__EXERCÍCIO A__. Reescreva de forma mais breve o parágrafo do texto para análise que começa com "A liberdade desse indígena", mantendo seus fatos principais.
__EXERCÍCIO B__. Edite os registros começando na linha que contém "right wrist: (369, 980, 17)" e terminando na linha que contém "right ankle: (259, 379, 25)": troque "knee" por "knee joint" e mantenha todo o resto inalterado. Apresente somente essas linhas.

__TEXTO PARA ANÁLISE__.
___

Em 12 de dezembro a Igreja celebra, na América Latina, a festa de Nossa Senhora de Guadalupe. A Mãe de Deus apareceu no cerro de Tepeyac (atualmente encravado na cidade de México) ao índio João Diego, recentemente canonizado, e deixou como penhor do seu amor pelo Novo Continente o milagre que até hoje é admirado no Santuário de Guadalupe: a bela figura da Santíssima Virgem estampada no manto do vidente. Ao considerar as maravilhas e prodígios envoltos nessa aparição, Dr. Plinio deita confiante olhar no glorioso futuro que a Providência reserva ao povo latino-americano.
No século XVI, Nossa Senhora apareceu em Tepeyac, no México, ao índio João Diego. A Virgem o tratou com bondade e ternura especiais, como não se percebe em outras aparições d’Ela, mesmo nas de Fátima onde Maria Santíssima entretanto se manifesta tão solícita e misericordiosa.
A “menina dos olhos” de Nossa Senhora
A liberdade desse indígena para com a Mãe de Deus era tão grande que, em vez de chamá-la, por exemplo, “minha Rainha”, dizia-Lhe “minha Filhinha”. Hábito realmente contrário ao protocolo, mas aceito com tanta benevolência por Nossa Senhora que, séculos depois, a partir dos avanços da tecnologia, constatar-se-ia numa fotografia da imagem que a figura do índio se acha impressa na pupila dos olhos da Virgem. O objeto daquele singular carinho de Maria estava assim imortalizado.
Como se sabe, em português, quando se diz de alguém ser “a menina dos meus olhos”, significa estar ele no ponto mais sensível e central de minha atenção e consideração, de meu afeto. Ora, esse simbolismo realizou-se, ao pé da letra, na visão de Nossa Senhora de Guadalupe.
As aparições de Nossa Senhora de Guadalupe
Em 9 de dezembro de 1531, João Diego estava nos arredores da colina Tepeyac, perto da atual Cidade do México, quando, de súbito, ouviu uma música suave e melodiosa que, pouco a pouco, foi se extinguindo. Nesse momento escutou uma lindíssima voz que, no seu idioma nativo, o chamava pelo nome. Era Nossa Senhora de Guadalupe.

___

__REGISTROS LISTADOS__.
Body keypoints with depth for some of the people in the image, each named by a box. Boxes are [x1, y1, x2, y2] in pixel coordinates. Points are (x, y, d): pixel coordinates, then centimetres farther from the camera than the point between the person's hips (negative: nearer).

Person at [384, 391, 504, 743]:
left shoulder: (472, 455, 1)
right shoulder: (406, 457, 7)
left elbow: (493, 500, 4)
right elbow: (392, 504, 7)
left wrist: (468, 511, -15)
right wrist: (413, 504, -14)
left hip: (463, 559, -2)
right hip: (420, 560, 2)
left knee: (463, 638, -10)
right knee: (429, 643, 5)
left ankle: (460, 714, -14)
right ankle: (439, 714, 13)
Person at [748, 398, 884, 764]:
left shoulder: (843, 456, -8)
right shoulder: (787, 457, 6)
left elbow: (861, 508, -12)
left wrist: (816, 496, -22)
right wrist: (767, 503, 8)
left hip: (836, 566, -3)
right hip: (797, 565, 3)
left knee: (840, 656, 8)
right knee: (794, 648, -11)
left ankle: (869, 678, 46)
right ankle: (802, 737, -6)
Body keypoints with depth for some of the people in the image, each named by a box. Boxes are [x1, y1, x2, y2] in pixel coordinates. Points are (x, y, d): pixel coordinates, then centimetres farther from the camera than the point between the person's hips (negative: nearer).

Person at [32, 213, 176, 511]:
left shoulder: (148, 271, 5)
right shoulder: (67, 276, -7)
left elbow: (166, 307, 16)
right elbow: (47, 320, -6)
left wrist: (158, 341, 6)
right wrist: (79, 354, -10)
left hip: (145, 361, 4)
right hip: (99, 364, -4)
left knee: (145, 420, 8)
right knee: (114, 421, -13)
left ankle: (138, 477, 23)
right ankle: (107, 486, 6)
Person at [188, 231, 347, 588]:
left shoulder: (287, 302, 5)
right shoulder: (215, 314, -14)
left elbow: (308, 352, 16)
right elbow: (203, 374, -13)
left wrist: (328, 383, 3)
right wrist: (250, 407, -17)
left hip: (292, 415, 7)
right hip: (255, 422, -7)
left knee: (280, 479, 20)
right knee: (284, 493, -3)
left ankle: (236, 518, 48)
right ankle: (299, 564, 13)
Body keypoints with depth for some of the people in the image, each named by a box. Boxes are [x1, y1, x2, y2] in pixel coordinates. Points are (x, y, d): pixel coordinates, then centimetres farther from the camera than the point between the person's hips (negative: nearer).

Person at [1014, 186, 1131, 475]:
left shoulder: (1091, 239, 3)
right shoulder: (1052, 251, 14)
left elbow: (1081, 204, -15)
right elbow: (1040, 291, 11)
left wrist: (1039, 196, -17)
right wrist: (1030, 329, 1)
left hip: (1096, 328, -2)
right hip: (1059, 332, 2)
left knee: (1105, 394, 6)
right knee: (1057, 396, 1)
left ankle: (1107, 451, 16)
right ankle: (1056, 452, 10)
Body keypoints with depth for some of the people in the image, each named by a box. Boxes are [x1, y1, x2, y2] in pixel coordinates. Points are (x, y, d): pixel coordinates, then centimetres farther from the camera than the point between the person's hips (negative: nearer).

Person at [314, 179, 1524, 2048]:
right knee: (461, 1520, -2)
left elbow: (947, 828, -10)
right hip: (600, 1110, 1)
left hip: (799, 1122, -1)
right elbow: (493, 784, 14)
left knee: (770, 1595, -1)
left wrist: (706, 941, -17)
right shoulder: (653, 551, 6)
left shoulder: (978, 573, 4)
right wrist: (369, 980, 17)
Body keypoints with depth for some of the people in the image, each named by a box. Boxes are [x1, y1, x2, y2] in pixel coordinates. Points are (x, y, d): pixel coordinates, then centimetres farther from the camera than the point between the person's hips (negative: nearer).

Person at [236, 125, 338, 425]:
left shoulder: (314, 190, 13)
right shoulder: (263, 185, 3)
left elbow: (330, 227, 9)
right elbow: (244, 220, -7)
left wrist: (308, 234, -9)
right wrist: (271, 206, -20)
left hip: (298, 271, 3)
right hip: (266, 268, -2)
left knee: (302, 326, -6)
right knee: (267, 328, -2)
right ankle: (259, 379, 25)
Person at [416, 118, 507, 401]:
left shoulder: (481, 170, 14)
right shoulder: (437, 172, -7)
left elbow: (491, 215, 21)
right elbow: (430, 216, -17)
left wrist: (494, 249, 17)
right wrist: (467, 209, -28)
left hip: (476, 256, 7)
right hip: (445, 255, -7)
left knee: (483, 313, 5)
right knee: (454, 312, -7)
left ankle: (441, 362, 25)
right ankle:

___

__RESPOSTA A__. O indígena tinha tanta liberdade com a Mãe de Deus que a chamava de "minha Filhinha", e não de "minha Rainha". Esse hábito, contrário ao protocolo, foi aceito com grande benevolência por Nossa Senhora. Séculos depois, graças aos avanços da tecnologia, uma fotografia da imagem revelou a figura do índio impressa na pupila dos olhos da Virgem, imortalizando o objeto daquele carinho singular.

__RESPOSTA B__.
right wrist: (369, 980, 17)
Body keypoints with depth for some of the people in the image, each named by a box. Boxes are [x1, y1, x2, y2] in pixel coordinates. Points are (x, y, d): pixel coordinates, then centimetres farther from the camera than the point between the person's hips (negative: nearer).

Person at [236, 125, 338, 425]:
left shoulder: (314, 190, 13)
right shoulder: (263, 185, 3)
left elbow: (330, 227, 9)
right elbow: (244, 220, -7)
left wrist: (308, 234, -9)
right wrist: (271, 206, -20)
left hip: (298, 271, 3)
right hip: (266, 268, -2)
left knee joint: (302, 326, -6)
right knee joint: (267, 328, -2)
right ankle: (259, 379, 25)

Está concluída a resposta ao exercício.